Saved entries:
BEGIN

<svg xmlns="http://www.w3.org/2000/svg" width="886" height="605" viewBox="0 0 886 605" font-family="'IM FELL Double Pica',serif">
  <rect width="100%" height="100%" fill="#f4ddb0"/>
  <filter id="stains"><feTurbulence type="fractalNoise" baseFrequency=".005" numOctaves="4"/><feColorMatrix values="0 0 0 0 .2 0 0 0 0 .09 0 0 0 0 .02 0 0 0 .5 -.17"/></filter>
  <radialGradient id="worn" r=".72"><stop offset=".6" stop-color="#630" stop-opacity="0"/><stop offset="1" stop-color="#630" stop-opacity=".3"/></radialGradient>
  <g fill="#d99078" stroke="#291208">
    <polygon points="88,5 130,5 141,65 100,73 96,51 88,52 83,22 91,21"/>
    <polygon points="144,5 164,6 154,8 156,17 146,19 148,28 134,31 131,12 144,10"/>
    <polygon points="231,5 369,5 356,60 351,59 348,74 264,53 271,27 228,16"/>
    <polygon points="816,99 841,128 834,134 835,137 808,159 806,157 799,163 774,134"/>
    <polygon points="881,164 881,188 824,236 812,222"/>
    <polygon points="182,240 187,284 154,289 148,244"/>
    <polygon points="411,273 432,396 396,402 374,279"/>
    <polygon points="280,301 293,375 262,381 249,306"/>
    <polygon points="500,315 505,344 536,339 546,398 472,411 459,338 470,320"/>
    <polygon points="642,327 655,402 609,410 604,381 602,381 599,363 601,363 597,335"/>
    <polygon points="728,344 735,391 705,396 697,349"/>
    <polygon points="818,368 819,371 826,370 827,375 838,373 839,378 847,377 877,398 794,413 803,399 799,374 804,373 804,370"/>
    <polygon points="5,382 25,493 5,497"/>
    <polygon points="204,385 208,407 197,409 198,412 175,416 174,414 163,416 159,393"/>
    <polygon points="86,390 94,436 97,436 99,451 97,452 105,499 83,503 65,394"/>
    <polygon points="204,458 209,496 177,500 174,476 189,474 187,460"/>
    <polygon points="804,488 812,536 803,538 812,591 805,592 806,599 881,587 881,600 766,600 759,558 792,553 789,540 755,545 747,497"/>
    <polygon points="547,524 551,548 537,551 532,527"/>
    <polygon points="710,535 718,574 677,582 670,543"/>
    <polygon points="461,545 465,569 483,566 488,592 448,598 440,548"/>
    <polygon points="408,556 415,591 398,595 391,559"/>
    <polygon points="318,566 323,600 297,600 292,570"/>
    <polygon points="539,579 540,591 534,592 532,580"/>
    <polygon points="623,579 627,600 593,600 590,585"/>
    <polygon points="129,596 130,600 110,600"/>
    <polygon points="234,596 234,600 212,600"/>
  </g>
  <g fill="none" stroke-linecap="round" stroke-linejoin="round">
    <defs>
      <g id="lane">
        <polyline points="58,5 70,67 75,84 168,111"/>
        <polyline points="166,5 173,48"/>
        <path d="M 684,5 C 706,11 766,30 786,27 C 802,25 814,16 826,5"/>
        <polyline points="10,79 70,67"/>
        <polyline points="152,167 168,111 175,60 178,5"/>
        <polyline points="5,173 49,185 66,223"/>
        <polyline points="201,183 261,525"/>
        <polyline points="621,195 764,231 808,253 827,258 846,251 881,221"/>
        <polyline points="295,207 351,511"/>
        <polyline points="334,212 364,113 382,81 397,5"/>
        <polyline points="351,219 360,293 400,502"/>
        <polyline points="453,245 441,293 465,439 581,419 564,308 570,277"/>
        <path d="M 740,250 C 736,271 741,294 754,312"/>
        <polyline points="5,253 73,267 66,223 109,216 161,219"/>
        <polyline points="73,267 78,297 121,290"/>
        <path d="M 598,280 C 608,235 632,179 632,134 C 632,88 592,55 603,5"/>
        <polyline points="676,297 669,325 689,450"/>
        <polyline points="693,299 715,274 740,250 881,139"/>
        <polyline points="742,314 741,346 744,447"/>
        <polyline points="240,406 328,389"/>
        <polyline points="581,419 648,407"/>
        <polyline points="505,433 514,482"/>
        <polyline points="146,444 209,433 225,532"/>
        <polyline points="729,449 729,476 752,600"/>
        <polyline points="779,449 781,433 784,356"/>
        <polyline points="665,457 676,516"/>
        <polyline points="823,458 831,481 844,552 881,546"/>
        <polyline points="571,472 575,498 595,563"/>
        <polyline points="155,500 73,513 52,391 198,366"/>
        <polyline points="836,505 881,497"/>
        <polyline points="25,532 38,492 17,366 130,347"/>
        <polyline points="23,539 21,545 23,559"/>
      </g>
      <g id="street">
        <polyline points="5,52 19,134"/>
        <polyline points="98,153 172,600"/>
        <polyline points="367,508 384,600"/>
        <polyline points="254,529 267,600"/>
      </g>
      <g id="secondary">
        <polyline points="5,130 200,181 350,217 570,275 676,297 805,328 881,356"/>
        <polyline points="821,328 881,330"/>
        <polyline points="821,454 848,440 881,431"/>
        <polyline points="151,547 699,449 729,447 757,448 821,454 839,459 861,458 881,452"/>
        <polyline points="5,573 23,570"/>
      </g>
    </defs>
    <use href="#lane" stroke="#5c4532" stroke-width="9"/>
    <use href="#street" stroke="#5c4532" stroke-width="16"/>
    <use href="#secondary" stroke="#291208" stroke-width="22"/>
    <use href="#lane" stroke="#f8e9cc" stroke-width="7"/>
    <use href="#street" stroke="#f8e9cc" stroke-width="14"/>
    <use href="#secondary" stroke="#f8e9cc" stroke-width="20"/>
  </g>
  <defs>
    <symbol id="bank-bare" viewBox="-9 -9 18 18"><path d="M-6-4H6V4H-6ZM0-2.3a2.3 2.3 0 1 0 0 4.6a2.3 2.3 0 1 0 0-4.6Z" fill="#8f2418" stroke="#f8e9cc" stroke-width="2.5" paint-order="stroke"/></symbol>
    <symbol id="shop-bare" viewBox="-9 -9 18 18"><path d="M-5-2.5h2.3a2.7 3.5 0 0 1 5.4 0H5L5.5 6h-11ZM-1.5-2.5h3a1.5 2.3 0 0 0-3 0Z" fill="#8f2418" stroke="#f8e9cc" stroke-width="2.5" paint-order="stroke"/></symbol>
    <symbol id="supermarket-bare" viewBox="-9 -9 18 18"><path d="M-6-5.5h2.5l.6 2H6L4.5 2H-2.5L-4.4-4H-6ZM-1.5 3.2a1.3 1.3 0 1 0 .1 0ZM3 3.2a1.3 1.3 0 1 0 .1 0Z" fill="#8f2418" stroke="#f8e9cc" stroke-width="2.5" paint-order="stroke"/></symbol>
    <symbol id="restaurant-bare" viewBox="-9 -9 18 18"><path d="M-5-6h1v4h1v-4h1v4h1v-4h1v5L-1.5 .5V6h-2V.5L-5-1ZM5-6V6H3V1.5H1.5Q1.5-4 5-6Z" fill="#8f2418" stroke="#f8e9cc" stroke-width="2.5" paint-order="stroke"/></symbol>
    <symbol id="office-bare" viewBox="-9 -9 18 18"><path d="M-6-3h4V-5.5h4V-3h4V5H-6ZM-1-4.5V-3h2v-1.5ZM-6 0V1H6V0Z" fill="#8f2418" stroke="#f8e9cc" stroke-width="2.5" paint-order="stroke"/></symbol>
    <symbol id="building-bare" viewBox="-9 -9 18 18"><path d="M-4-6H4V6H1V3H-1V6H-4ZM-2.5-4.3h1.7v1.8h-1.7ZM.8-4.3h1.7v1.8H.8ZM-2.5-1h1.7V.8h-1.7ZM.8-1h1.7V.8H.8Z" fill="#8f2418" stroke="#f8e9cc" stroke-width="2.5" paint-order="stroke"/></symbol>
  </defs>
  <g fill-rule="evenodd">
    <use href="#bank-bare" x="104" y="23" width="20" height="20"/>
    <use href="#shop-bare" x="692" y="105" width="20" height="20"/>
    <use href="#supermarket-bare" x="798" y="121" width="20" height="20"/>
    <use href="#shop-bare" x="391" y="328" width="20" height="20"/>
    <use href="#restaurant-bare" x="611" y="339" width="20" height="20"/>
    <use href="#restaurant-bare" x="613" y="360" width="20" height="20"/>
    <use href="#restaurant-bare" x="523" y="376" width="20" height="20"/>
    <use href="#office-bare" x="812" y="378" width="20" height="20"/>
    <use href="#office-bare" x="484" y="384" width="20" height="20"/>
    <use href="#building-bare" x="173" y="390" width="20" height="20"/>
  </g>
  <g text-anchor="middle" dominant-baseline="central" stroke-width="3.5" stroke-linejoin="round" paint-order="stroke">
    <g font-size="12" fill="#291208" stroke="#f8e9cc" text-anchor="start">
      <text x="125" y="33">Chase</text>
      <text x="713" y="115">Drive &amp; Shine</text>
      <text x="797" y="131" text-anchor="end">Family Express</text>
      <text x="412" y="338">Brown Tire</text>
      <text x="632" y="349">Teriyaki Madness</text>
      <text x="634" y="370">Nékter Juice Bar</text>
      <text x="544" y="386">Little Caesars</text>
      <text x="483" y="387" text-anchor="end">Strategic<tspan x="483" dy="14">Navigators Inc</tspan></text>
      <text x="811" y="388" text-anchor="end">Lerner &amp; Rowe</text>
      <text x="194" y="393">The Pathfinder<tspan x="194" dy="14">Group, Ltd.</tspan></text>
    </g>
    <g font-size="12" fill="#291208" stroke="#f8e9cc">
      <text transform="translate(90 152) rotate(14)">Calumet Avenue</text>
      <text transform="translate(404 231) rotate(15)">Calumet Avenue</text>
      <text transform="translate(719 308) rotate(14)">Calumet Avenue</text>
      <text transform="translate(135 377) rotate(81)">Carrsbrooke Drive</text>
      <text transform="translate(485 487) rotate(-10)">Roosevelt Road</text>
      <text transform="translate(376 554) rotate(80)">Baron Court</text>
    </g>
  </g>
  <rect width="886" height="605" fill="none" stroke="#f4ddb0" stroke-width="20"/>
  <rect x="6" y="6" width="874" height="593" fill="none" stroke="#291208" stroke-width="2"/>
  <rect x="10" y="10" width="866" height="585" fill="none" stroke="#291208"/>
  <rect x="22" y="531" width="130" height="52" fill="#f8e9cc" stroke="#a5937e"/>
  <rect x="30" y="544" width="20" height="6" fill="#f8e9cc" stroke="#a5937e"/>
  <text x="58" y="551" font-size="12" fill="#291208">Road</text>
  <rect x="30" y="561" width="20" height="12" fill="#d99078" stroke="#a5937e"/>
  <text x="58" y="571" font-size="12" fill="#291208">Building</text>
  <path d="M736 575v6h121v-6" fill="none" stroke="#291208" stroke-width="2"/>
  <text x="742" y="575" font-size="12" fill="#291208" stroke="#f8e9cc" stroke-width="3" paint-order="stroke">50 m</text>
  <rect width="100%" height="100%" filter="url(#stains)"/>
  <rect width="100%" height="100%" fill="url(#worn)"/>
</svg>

END

EXERCISE BRIEF:
With "round" as the word to match, copy each line of the records that has it.

ANSWER SPACE:
  <g fill="none" stroke-linecap="round" stroke-linejoin="round">
  <g text-anchor="middle" dominant-baseline="central" stroke-width="3.5" stroke-linejoin="round" paint-order="stroke">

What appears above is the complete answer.